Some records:
◆ ◆ ◆ ◆

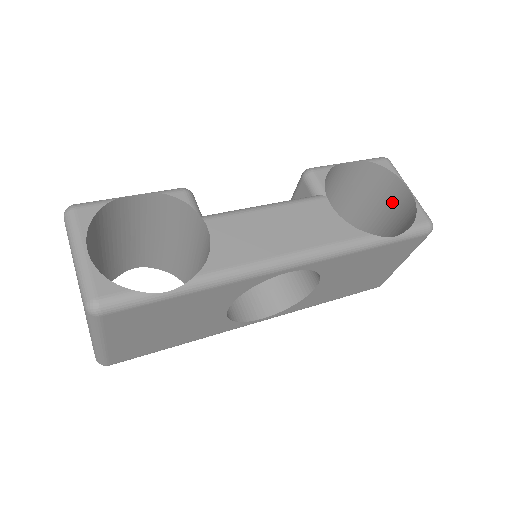
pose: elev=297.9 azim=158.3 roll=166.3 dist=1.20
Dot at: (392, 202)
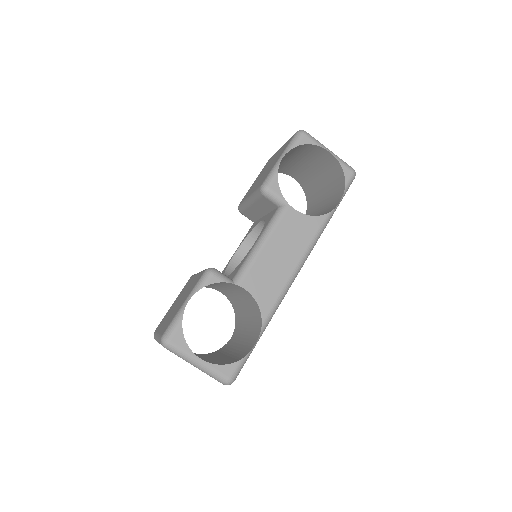
Dot at: (317, 157)
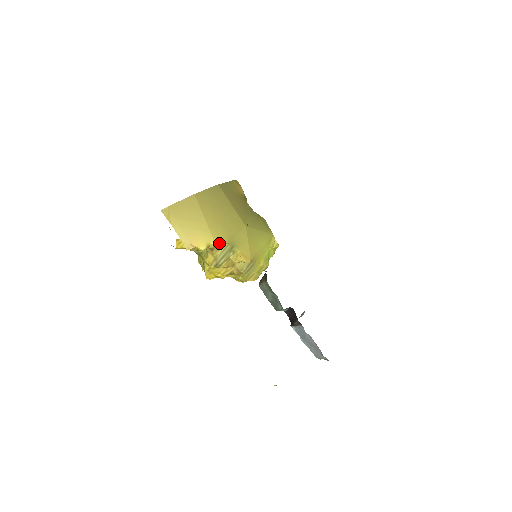
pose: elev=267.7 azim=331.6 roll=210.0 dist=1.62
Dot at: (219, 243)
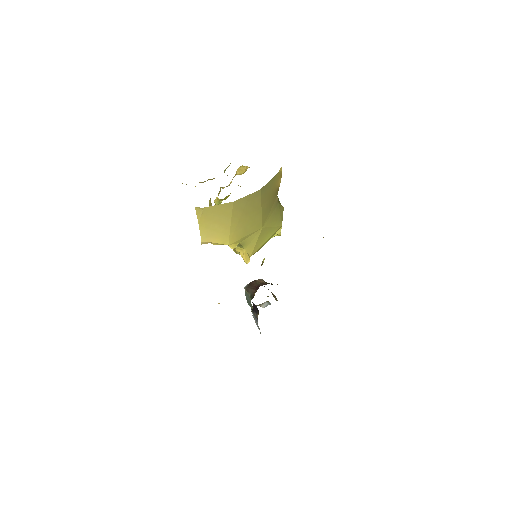
Dot at: (232, 248)
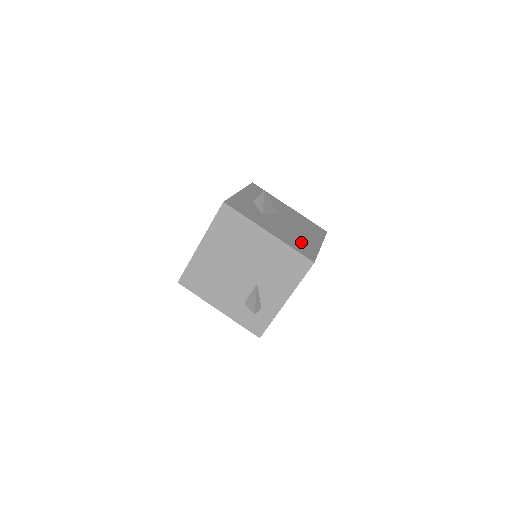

◆ ◆ ◆ ◆

_Aim_. Return the lines from the one containing "pose: elev=267.7 azim=331.6" through the end of the records, reproduced verbatim and with the pictures omitted.

_Response below_.
pose: elev=267.7 azim=331.6 roll=210.0 dist=1.62
Dot at: (219, 243)
Dot at: (232, 248)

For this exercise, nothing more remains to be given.